The pushMode and popMode commands are implemented using a single stack. So, the rule

SWITCH_CHAR: '*' -> pushMode(inline_mode), pushMode(multiline_mode);

should result in the lexer evaluating the multiline_mode rules. On pop, the lexer will be evaluating the inline_mode rules. Unlikely what is desired.

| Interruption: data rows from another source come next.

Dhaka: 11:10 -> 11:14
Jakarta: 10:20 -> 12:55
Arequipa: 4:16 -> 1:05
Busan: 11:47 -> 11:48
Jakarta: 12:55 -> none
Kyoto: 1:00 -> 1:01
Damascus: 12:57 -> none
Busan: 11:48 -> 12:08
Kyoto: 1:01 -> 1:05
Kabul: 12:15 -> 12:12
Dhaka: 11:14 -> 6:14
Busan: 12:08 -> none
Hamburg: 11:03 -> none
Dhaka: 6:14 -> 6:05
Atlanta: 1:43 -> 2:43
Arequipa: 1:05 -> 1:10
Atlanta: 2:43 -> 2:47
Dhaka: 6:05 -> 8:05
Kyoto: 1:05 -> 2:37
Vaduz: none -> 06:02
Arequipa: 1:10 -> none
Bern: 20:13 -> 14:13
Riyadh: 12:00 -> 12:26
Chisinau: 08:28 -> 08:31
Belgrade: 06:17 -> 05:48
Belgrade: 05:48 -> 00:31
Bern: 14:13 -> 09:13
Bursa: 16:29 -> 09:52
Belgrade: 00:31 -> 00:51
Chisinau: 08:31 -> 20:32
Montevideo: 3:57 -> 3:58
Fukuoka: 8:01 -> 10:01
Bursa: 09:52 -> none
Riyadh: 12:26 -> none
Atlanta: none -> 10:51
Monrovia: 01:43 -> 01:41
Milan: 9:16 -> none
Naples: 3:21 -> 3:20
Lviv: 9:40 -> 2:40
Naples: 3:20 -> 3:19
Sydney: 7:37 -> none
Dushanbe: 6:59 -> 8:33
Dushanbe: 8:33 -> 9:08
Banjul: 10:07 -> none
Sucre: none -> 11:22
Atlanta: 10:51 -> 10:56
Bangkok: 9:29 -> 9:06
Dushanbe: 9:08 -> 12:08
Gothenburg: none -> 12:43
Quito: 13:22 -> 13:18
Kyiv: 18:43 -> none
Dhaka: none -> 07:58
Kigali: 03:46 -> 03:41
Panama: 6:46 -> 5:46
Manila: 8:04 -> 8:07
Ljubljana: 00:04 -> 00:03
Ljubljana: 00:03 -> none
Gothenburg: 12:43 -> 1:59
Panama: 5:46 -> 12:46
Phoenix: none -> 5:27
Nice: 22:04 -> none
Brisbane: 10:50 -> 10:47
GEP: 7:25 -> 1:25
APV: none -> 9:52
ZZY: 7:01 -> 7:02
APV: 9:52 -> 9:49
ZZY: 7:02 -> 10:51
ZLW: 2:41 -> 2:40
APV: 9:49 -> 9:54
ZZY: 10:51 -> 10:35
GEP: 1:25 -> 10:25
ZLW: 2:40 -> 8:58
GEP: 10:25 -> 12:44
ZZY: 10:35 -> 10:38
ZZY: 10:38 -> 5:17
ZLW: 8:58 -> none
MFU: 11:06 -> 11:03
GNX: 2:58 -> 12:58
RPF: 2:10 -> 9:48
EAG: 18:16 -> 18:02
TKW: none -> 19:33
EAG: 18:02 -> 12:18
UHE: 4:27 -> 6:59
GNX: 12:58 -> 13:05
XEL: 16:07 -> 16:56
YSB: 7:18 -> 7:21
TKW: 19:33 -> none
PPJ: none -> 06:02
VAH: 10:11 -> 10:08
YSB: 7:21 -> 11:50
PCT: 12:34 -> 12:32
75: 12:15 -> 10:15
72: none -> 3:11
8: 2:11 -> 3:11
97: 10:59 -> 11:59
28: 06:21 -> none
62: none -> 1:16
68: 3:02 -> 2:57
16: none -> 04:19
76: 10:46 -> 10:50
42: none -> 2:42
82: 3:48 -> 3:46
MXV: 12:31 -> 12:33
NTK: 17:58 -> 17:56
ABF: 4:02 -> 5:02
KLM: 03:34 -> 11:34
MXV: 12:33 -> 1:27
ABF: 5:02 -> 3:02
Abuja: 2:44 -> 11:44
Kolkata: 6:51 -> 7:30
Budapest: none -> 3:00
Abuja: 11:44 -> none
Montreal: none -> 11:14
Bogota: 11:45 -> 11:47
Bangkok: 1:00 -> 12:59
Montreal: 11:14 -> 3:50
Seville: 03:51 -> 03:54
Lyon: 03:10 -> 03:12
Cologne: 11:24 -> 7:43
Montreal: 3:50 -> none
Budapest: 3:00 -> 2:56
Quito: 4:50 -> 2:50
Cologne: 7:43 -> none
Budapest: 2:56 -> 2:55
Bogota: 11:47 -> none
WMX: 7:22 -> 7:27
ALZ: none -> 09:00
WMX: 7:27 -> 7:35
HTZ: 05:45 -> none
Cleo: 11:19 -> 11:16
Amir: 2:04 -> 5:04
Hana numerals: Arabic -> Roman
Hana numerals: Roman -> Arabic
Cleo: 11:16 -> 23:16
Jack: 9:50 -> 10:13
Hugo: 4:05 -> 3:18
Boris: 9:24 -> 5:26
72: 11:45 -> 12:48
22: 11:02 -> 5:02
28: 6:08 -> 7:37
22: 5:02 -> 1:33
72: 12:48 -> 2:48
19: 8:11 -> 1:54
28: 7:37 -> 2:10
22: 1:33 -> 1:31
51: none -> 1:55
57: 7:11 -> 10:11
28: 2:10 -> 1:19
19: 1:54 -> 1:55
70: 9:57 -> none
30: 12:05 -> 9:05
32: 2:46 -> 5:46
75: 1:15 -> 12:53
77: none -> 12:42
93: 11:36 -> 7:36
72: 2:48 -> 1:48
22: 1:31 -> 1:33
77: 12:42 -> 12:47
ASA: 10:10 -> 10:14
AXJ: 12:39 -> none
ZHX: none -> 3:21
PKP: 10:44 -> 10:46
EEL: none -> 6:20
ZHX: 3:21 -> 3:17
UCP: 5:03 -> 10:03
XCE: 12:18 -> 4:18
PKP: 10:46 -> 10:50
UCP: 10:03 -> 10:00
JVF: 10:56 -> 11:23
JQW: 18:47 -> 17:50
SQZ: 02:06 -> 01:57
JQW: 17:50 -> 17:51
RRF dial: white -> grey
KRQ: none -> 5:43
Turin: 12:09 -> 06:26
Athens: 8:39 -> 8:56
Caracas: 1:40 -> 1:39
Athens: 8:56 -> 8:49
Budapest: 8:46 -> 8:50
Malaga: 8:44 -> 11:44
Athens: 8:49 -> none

Better to implement a single lexer mode that correctly handles all of the second language statements. Basic idea is:

SWITCH_CHAR : STAR -> pushMode(second_mode) ;

mode second_mode ;
    STMT1 : ( ID | WS | NL )+ SEMI -> popMode() ;
    STMT2 : ( ID | WS )+ NL -> popMode() ;

Untested, but should work provided ID does not include either STAR or SEMI.

Update

To expose ID to the parser, just break it out of the statement rules:

SWITCH_CHAR: STAR -> pushMode(second_mode) ;
ID1         : ID ;
WS1         : WS -> skip ;
NL1         : NL -> skip ;

fragment STAR : '*' ;
fragment ID   : [a-z]+ ;
fragment WS   : [ \t\f]+ ;
fragment NL   : '\r'? '\n' ;

mode second_mode ;
    TERM1 : ( WS | NL )* SEMI -> popMode() ;
    TERM2 : WS+ NL -> popMode() ;
    ID2   : ID ;
    WS2   : WS+ -> skip ;

This, however, allows an ambiguity:

 *example two inline statement ending with newline
 first programming language again (including a semicolon)

If this is valid, there is simply insufficient structure to disambiguate without using native code.

Before going there, a possibly better design choice would be to defer any distinction between the first and second languages to the parser or, better, an analysis of the generated parse tree.